According to this article, a 2005 survey by the Boston Consulting Group found that 90% of executives believed that their company’s growth and success requires true innovation. However, as Christensen notes (and I think most people would agree) driving business growth through true innovation is easier said than done.
What makes it difficult? Christensen says:
The problem isn’t bad management, as I explained in The Innovator’s Dilemma. In fact, many companies get into trouble precisely because they follow the principles of good management. They listen to their best customers, innovate to meet those customers’ needs, charge higher prices, report record profits and miss a transformational change innocently incubating at the fringes of their respective markets.
What to do? Christensen suggests the following:
1. Develop a balanced portfolio with different types of growth strategies.
The goal is to create an innovation portfolio that balances “core-sustaining” investments (better products that a company hopes to sell for higher prices to current customers) with those intended to create new growth businesses.
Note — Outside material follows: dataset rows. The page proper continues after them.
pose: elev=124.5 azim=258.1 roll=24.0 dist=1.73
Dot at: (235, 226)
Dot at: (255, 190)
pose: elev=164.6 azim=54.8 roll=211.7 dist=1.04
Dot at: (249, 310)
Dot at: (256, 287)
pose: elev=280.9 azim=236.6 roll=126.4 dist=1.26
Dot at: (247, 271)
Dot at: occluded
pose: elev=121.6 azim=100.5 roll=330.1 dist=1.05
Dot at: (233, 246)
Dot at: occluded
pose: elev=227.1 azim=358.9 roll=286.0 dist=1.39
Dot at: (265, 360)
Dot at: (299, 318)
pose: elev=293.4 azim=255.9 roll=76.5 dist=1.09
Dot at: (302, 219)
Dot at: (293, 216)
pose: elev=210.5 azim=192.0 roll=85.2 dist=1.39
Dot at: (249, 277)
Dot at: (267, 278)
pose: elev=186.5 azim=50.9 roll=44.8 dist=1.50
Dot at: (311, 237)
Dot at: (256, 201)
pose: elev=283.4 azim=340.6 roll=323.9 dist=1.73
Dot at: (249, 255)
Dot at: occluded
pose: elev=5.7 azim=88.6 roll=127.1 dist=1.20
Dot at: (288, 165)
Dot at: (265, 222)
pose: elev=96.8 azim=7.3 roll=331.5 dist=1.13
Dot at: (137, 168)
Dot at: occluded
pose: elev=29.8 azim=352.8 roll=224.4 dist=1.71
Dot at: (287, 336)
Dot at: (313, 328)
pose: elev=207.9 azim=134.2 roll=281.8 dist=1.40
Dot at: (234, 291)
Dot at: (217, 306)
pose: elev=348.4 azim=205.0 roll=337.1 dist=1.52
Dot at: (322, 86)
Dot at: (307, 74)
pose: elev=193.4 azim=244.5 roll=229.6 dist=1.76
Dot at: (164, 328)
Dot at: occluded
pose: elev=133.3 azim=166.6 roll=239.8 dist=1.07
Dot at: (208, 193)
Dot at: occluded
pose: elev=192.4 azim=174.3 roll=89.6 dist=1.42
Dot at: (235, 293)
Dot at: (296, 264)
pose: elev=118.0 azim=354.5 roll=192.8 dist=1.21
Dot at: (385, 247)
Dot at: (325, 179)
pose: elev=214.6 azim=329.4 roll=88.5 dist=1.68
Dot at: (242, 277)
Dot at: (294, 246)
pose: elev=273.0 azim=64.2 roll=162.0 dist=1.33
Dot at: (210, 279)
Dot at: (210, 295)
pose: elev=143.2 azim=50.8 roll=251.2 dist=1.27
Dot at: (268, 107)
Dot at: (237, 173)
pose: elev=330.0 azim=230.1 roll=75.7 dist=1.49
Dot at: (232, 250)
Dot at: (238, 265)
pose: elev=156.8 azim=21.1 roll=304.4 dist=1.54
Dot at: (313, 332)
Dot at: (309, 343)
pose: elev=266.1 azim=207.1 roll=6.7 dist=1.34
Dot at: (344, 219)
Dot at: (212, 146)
Christensen notes that when many companies examine their innovation portfolios, they discover that they are out of balance, with the vast majority of their efforts focused on sustaining improvements.
2. Allocate resources to achieve a balanced innovation portfolio.
3. Have a distinct screening and shaping process for different types of opportunities.
At many companies, new proposals must meet certain financial metrics – such as net present value or return on investment – before they’re given the green light. This is similar to what I saw when I worked as a financial analyst at IBM – and can help streamline the development and commercialization of sustaining innovations.
However, these traditional financial metrics are often not as useful for disruptive innovation projects that branch away from the core business. Christensen suggests companies should develop a checklist of qualitative measures to which a new product should conform.
Start by looking at previous innovation efforts and assess what worked and what failed. Successful disruptive solutions, for example, might be simpler, do-it-at-home versions of a previously complex product. Often they have low overhead costs and high asset utilization, which allows companies to offer low prices or serve small markets. And in many cases, the pattern you identify can point the way to high-potential opportunities more reliably than financial metrics.